To make sure you don’t get burned by a possible job, first look closely at the job description. If the listing is vague and full of misspellings, and the job poster has an unofficial (like from gmail) email address instead of a business email address, it’s probably a scam.
Of course, don’t forget to google the company, even using the terms [company name] + scam or fraud to see if anyone has called them out. Other red flags include not conducting face-to-face ( in person or on a video call) interviews while only communicating via email, and not offering an employment contract before demanding work get started.
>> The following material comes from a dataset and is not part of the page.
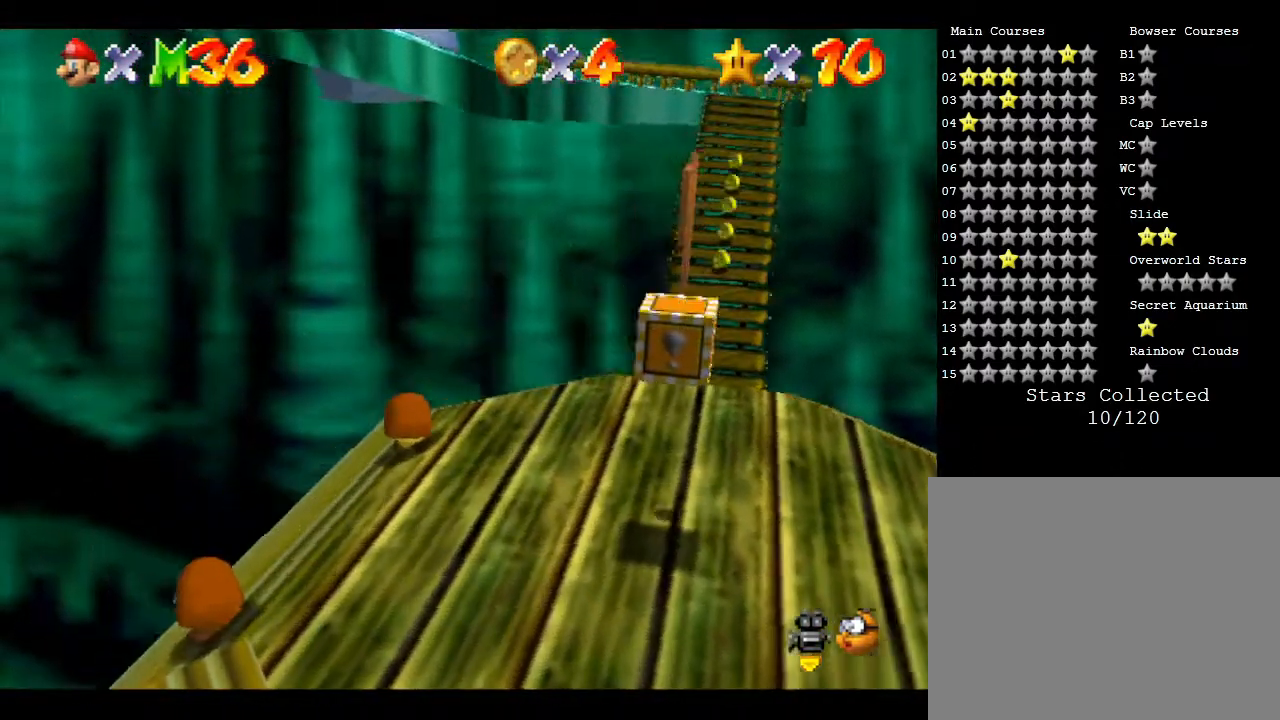
{"buttons": [], "left_stick": "down-right", "events": [[83, "left_stick", "down-right"]]}
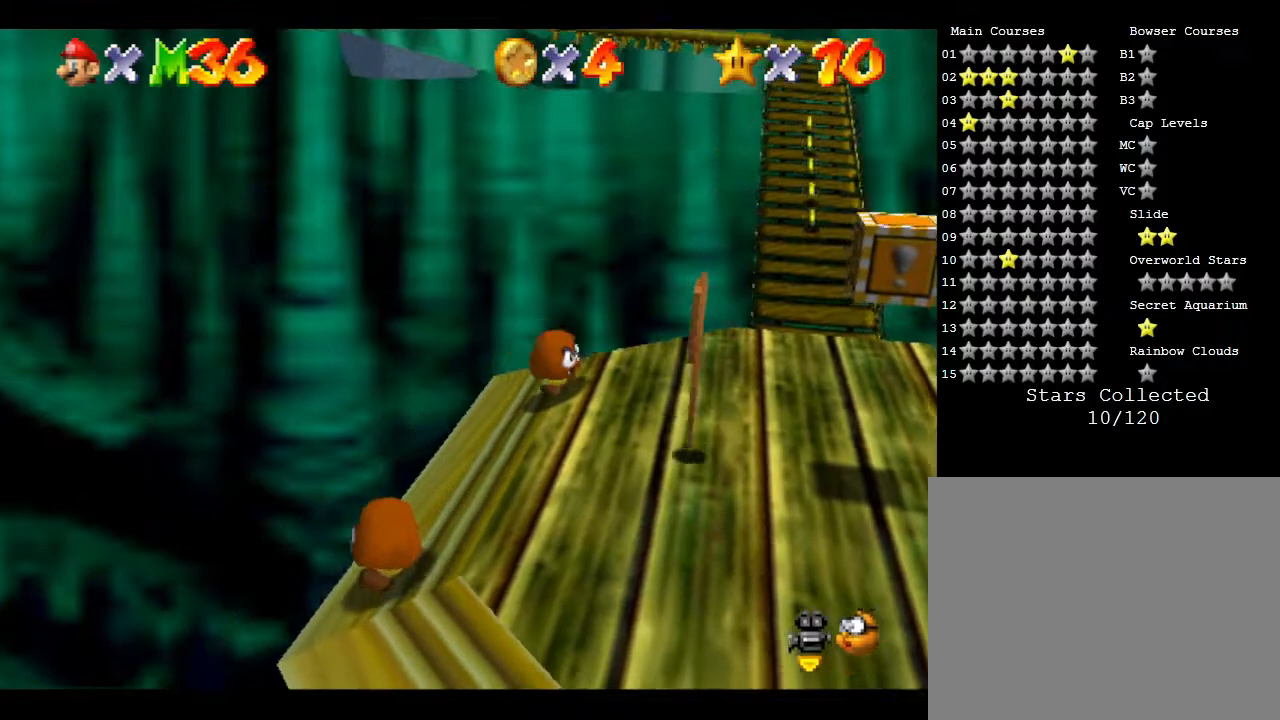
{"buttons": [], "left_stick": "down-right", "events": []}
Then there are more gray areas. Some AI data entry jobs aren’t technically scams, but they do pay shockingly low wages. For example, some tasks offered by Mechanical Turk will only pay you literal pennies.
How do I get started?
Like we mentioned above, AI data labeling can usually be done remotely from your home and on your own computer, and often don’t require a lot of experience or a college degree.
But there are specific skills and equipment needed, and even location requirements. For starters, you’ll have to be able to sit in one place for an extended amount of time while concentrating on one thing. For video and image data annotation, you’ll need good hand-eye coordination in order to precisely outline the thing (like a jogging person) that you’re labeling. AI companies will want you to work quickly so you can get through huge datasets, so they’ll likely require you to have devices like a computer with a secured high-speed internet connection and/or an iPhone or Android smartphone that’s less than three years old. Other requirements can include a high word-per-minute (WPM) typing speed, cultural awareness and familiarity with current events (for social media evaluating), fluency in written and spoken English, and that you’ve been living in the US for at least the last three years.
The interview stage often involves a test. The company you’re applying to will send you a large document of processes to study, and they’ll give you a set amount of time to complete an evaluation that mimics some of the functions of the job. Passing the test is of course a key to getting hired. But once you pass, you’re off to the races. Have fun and get to labeling!